[Edit tracking data]
- Opening Delimiter -

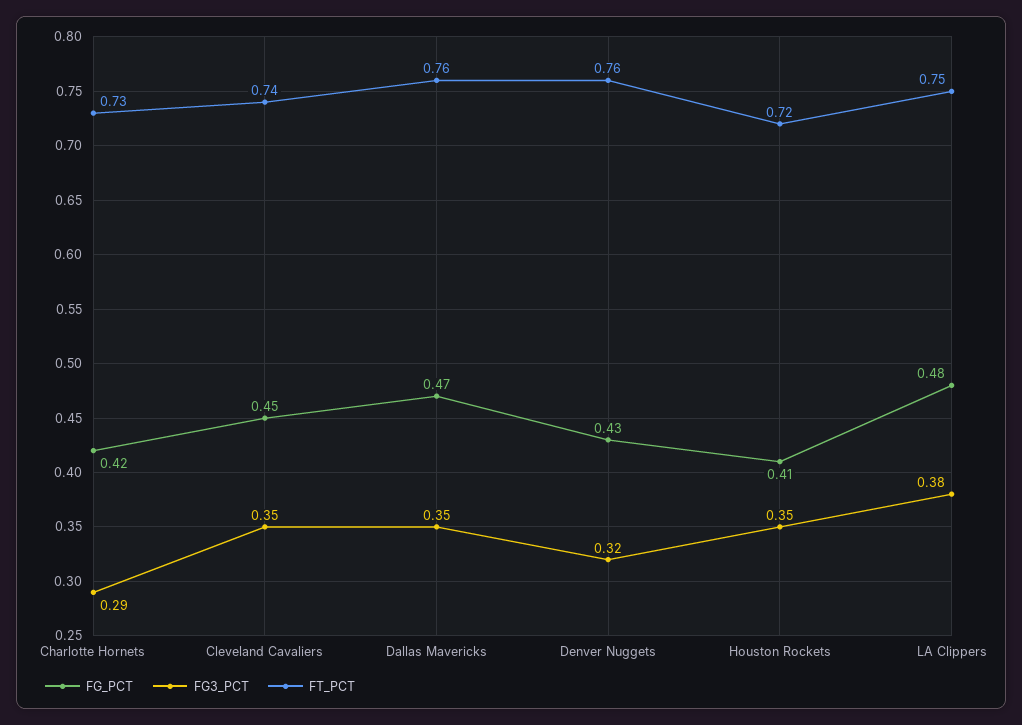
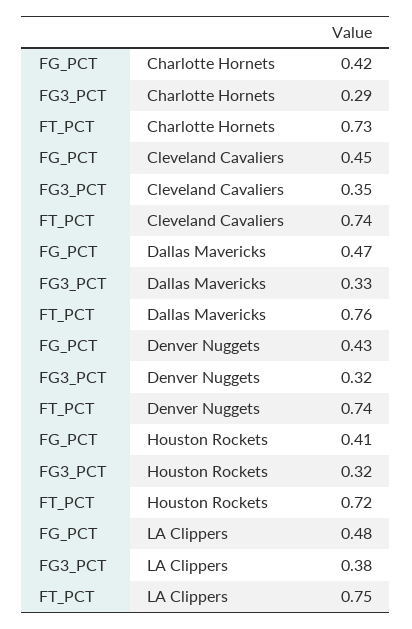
FG3_PCT, Dallas Mavericks: 0.35 -> 0.33
FT_PCT, Denver Nuggets: 0.76 -> 0.74
FG3_PCT, Houston Rockets: 0.35 -> 0.32

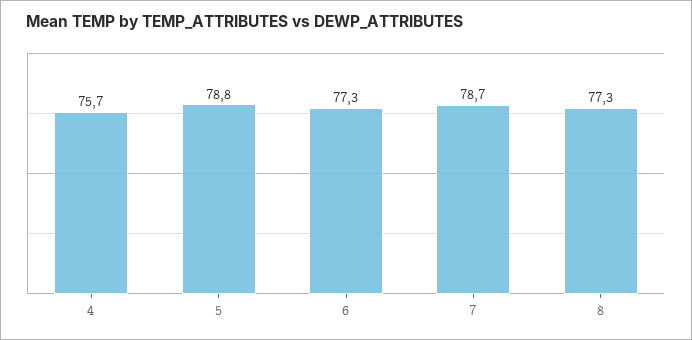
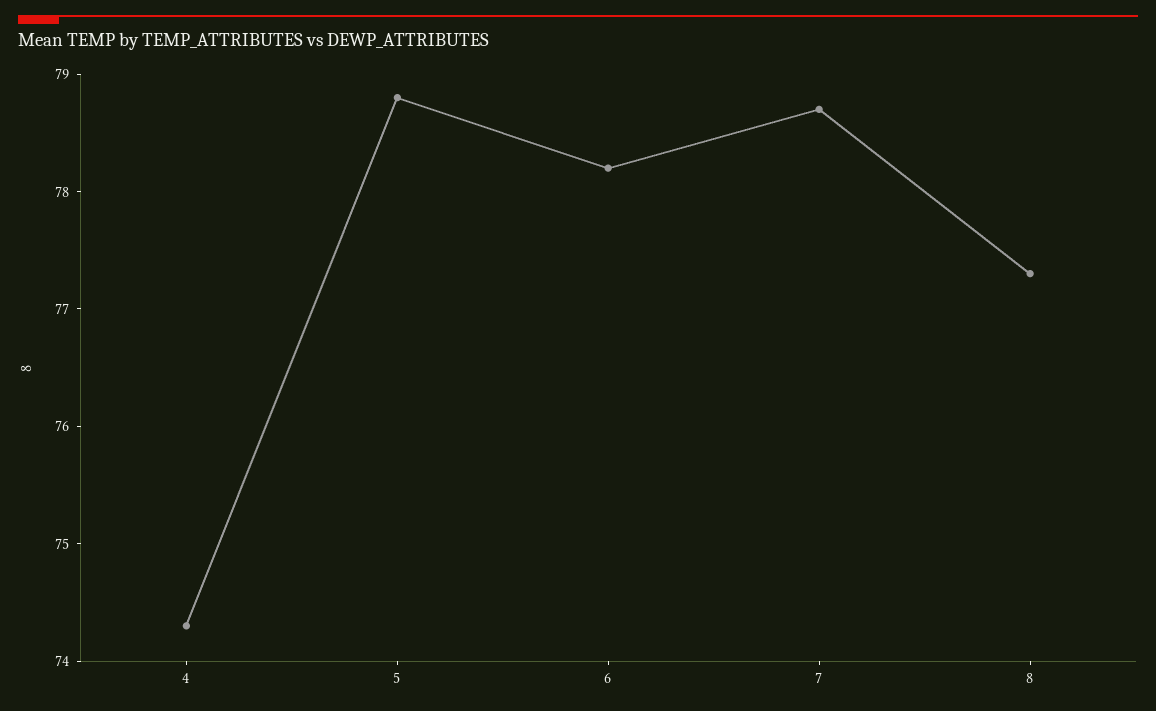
4: 75.7 -> 74.3
6: 77.3 -> 78.2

- Closing Delimiter -

* Work instructions
Once the pictures are removed, write out all of the entries above exactly.

* Reply to the exercise
FG3_PCT, Dallas Mavericks: 0.35 -> 0.33
FT_PCT, Denver Nuggets: 0.76 -> 0.74
FG3_PCT, Houston Rockets: 0.35 -> 0.32

4: 75.7 -> 74.3
6: 77.3 -> 78.2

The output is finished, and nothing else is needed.